A West Waterford town council has provided funds from its own reserves to counteract a shortfall in local government funding that threatens to close its public toilets.

Council pays €2,500 to keep toilets open amid shortfall

Lismore Town Council has given Waterford County Council a cheque for €2,500 to pay caretaker costs to defer closure of the town’s toilets until Dec 31.

The county council plans to close all public toilets in Co Waterford after the Department of the Environment left it €2m short in local authority funding.

Since Aug 31, only the county’s three blue flag resorts of Bonmahon, Tramore, and Clonea have retained public toilets and they will close shortly.

The department says an estimated household charge non-compliance rate of about 39% was responsible for the budgetary shortfall.

Following the county council’s decision, Lismore Mayor Julie Landers convened a special meeting. Agreement was made to accept the town council’s effective subsidy for the service.

The money was available, members were told by town clerk Karen Hallahan, “thanks to the foresight of Eric Flynn, a previous town clerk who stored money for elections and irregular expenses”.

Lismore is arguably the most visited town in west Waterford after Dungarvan, attracting more than 80,000 visitors annually. The annual Immrama travel festival, Lismore’s Castle, cathedral and heritage centre are prime attractions.

The town’s public toilets stand adjacent to a public park, playground, weekly farmers’ market and the approach road to the castle. The annual maintenance and running cost is about €8,000.

Town manager Michael Quinn told the September town council meeting that Environment Minister Phil Hogan’s department “proffered diverse answers” on a €2m deficit.

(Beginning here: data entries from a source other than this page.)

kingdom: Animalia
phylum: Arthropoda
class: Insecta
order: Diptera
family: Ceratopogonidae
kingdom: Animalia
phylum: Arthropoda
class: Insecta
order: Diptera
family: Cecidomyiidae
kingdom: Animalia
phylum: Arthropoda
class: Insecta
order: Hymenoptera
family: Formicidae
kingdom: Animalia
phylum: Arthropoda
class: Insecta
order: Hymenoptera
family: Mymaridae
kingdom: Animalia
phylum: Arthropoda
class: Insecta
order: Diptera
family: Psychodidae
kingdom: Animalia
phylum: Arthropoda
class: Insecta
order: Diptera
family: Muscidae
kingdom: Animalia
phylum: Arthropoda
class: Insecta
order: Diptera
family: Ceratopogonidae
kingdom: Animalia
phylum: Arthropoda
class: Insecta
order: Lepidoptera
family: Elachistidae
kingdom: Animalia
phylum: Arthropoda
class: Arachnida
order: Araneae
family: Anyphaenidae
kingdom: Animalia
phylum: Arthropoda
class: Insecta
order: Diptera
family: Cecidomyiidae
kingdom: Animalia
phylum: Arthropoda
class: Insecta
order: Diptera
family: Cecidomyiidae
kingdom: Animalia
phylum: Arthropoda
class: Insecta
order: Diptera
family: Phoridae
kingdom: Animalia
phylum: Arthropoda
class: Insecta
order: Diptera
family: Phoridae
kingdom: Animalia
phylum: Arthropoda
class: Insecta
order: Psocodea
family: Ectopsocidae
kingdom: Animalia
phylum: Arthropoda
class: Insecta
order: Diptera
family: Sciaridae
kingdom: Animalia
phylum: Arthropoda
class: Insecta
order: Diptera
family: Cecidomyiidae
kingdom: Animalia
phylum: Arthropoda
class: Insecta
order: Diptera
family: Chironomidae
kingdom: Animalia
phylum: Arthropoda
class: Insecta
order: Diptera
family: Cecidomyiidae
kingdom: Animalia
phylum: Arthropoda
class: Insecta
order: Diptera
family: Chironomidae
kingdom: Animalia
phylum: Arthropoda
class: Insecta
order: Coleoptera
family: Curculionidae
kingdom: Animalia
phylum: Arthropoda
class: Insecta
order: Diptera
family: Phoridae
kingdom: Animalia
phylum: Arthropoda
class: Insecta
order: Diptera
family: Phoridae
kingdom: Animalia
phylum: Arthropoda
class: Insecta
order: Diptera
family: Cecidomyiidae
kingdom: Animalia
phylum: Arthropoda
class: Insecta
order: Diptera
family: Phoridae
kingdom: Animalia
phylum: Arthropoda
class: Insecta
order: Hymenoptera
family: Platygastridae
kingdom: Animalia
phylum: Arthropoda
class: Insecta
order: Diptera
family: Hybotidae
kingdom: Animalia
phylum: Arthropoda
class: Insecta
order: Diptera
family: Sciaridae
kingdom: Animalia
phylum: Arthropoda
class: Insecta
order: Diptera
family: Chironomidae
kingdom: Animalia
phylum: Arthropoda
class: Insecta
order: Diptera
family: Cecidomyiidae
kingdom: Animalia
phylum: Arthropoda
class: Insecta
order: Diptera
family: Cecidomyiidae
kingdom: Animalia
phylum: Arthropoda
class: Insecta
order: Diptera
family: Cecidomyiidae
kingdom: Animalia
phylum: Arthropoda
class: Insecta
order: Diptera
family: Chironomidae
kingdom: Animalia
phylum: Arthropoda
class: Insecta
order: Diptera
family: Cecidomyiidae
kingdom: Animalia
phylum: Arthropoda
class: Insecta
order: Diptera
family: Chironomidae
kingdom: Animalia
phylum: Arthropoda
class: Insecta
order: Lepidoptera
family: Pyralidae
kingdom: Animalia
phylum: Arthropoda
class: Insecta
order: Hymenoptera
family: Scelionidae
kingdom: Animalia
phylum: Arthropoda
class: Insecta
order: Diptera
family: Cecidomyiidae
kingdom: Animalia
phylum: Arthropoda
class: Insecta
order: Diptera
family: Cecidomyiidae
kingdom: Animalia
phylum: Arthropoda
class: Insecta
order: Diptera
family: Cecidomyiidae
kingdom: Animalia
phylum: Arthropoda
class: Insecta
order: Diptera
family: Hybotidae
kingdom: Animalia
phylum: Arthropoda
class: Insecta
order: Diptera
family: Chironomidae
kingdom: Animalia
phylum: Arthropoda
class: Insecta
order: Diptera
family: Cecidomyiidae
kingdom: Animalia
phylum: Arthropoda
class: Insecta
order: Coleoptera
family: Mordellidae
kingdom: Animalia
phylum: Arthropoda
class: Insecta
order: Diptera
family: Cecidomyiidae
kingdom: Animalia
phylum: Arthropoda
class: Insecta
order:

“They have described it to the county manager as ‘a revised allocation’,” he said, although some TDs and county councillors had been told the allocation was “withheld”. He said not knowing whether the money would eventually be released made it “extremely difficult” for the council to adopt even a medium-term services strategy.

“Right now, we cannot purchase road maintenance materials or conduct normal house repairs,” he said.